Les cadres sont de plus en plus nombreux à s’arrêter de travailler pour raisons de santé. D’après le dernier baromètre de Malakoff Humanis, publié cette semaine, les arrêts maladie ont augmenté de 25,5 % entre 2019 et 2025. Des absences plus fréquentes, mais aussi plus longues, dans un contexte où les troubles psychiques prennent une place croissante.
“Une pression sur la santé mentale qui s’est accentuée après le Covid”
Pour Gérald Kierzek, médecin urgentiste et directeur médical de Doctissimo, cette dégradation est directement liée aux conditions de travail. “On constate, y compris aux urgences, une espèce de pression, d’environnement de travail qui est de plus en plus limite harcèlement ou en tout cas très stressogène”, explique-t-il pour Sud Radio.
Depuis la pandémie de Covid-19, de nombreux salariés évoquent une charge mentale plus importante, entre objectifs renforcés, surcharge numérique et difficulté à déconnecter. Une pression particulièrement forte chez les cadres, souvent exposés à des responsabilités plus importantes et plus de pressions.

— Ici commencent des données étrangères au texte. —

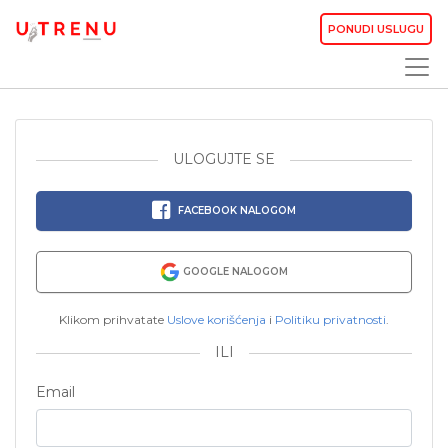
PONUDI USLUGU
ULOGUJTE SE
FACEBOOK NALOGOM
GOOGLE NALOGOM
Klikom prihvatate
Uslove korišćenja
i
Politiku privatnosti
.
ILI
Email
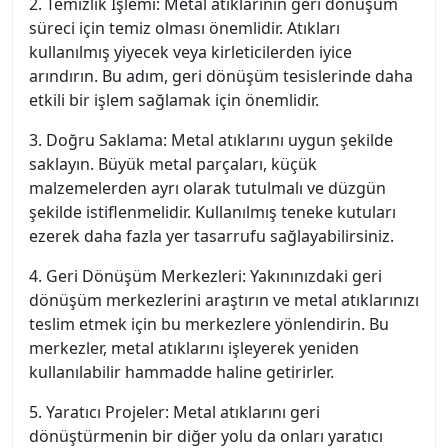
2. Temizlik İşlemi: Metal atıklarının geri dönüşüm
süreci için temiz olması önemlidir. Atıkları
kullanılmış yiyecek veya kirleticilerden iyice
arındırın. Bu adım, geri dönüşüm tesislerinde daha
etkili bir işlem sağlamak için önemlidir.
3. Doğru Saklama: Metal atıklarını uygun şekilde
saklayın. Büyük metal parçaları, küçük
malzemelerden ayrı olarak tutulmalı ve düzgün
şekilde istiflenmelidir. Kullanılmış teneke kutuları
ezerek daha fazla yer tasarrufu sağlayabilirsiniz.
4. Geri Dönüşüm Merkezleri: Yakınınızdaki geri
dönüşüm merkezlerini araştırın ve metal atıklarınızı
teslim etmek için bu merkezlere yönlendirin. Bu
merkezler, metal atıklarını işleyerek yeniden
kullanılabilir hammadde haline getirirler.
5. Yaratıcı Projeler: Metal atıklarını geri
dönüştürmenin bir diğer yolu da onları yaratıcı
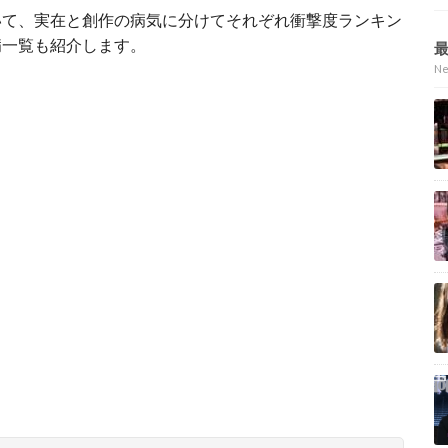
いて、実在と創作の病気に分けてそれぞれ衝撃度ランキン
病一覧も紹介します。
N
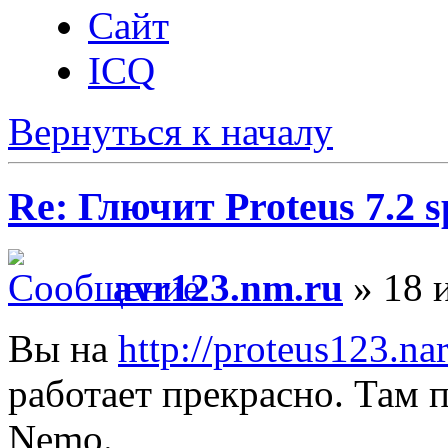
Сайт
ICQ
Вернуться к началу
Re: Глючит Proteus 7.2 s
avr123.nm.ru
» 18 
Вы на
http://proteus123.na
работает прекрасно. Там п
Nemo.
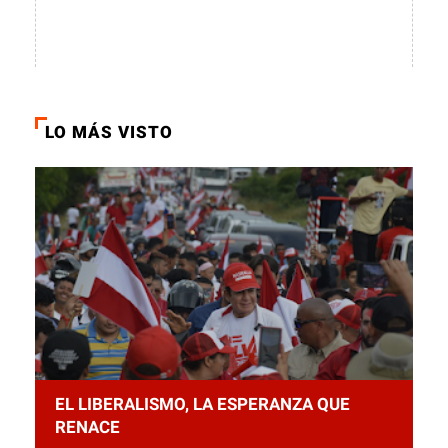
LO MÁS VISTO
EL LIBERALISMO, LA ESPERANZA QUE
RENACE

“Le management est de plus en plus toxique”
Autre inquiétude soulevée par Gérald Kierzek : l’impact de l’intelligence artificielle sur le monde du travail. Selon lui, l’arrivée de ces nouveaux outils pourrait accentuer la mise en concurrence des salariés et renforcer la pression sur les performances.
“Le management est de plus en plus toxique pour des raisons de rentabilité”, alerte le médecin. Il estime même que cette tendance pourrait encore s’aggraver dans les prochaines années.
Un enjeu national
Dans ce contexte, la santé mentale s’impose désormais comme l’un des grands enjeux du travail post-Covid et pourrait être un enjeu important en vu de la prochaine présidentielle.